**Exercise**. Would you reproduce the listing exactly, leaving nothing out?

**Extracted material**.
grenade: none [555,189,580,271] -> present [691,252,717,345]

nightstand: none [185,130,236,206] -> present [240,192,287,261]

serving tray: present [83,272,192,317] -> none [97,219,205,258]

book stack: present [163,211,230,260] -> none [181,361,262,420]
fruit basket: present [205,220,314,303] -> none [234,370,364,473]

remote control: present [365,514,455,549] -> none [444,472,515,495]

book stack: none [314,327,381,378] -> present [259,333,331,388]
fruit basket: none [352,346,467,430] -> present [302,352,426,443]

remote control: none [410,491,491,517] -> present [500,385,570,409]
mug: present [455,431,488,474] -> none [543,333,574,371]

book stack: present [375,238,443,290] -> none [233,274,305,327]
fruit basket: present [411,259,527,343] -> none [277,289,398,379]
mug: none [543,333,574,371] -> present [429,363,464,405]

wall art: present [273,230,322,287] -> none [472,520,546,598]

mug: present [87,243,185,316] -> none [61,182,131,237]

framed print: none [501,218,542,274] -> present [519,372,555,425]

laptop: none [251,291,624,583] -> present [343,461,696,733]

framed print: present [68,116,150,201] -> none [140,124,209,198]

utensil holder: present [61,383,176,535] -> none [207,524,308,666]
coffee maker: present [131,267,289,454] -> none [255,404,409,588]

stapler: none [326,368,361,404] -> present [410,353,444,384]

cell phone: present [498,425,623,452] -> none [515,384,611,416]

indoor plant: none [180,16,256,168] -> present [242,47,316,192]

**Exercise solution**.
grenade: none [555,189,580,271] -> present [691,252,717,345]

nightstand: none [185,130,236,206] -> present [240,192,287,261]

serving tray: present [83,272,192,317] -> none [97,219,205,258]

book stack: present [163,211,230,260] -> none [181,361,262,420]
fruit basket: present [205,220,314,303] -> none [234,370,364,473]

remote control: present [365,514,455,549] -> none [444,472,515,495]

book stack: none [314,327,381,378] -> present [259,333,331,388]
fruit basket: none [352,346,467,430] -> present [302,352,426,443]

remote control: none [410,491,491,517] -> present [500,385,570,409]
mug: present [455,431,488,474] -> none [543,333,574,371]

book stack: present [375,238,443,290] -> none [233,274,305,327]
fruit basket: present [411,259,527,343] -> none [277,289,398,379]
mug: none [543,333,574,371] -> present [429,363,464,405]

wall art: present [273,230,322,287] -> none [472,520,546,598]

mug: present [87,243,185,316] -> none [61,182,131,237]

framed print: none [501,218,542,274] -> present [519,372,555,425]

laptop: none [251,291,624,583] -> present [343,461,696,733]

framed print: present [68,116,150,201] -> none [140,124,209,198]

utensil holder: present [61,383,176,535] -> none [207,524,308,666]
coffee maker: present [131,267,289,454] -> none [255,404,409,588]

stapler: none [326,368,361,404] -> present [410,353,444,384]

cell phone: present [498,425,623,452] -> none [515,384,611,416]

indoor plant: none [180,16,256,168] -> present [242,47,316,192]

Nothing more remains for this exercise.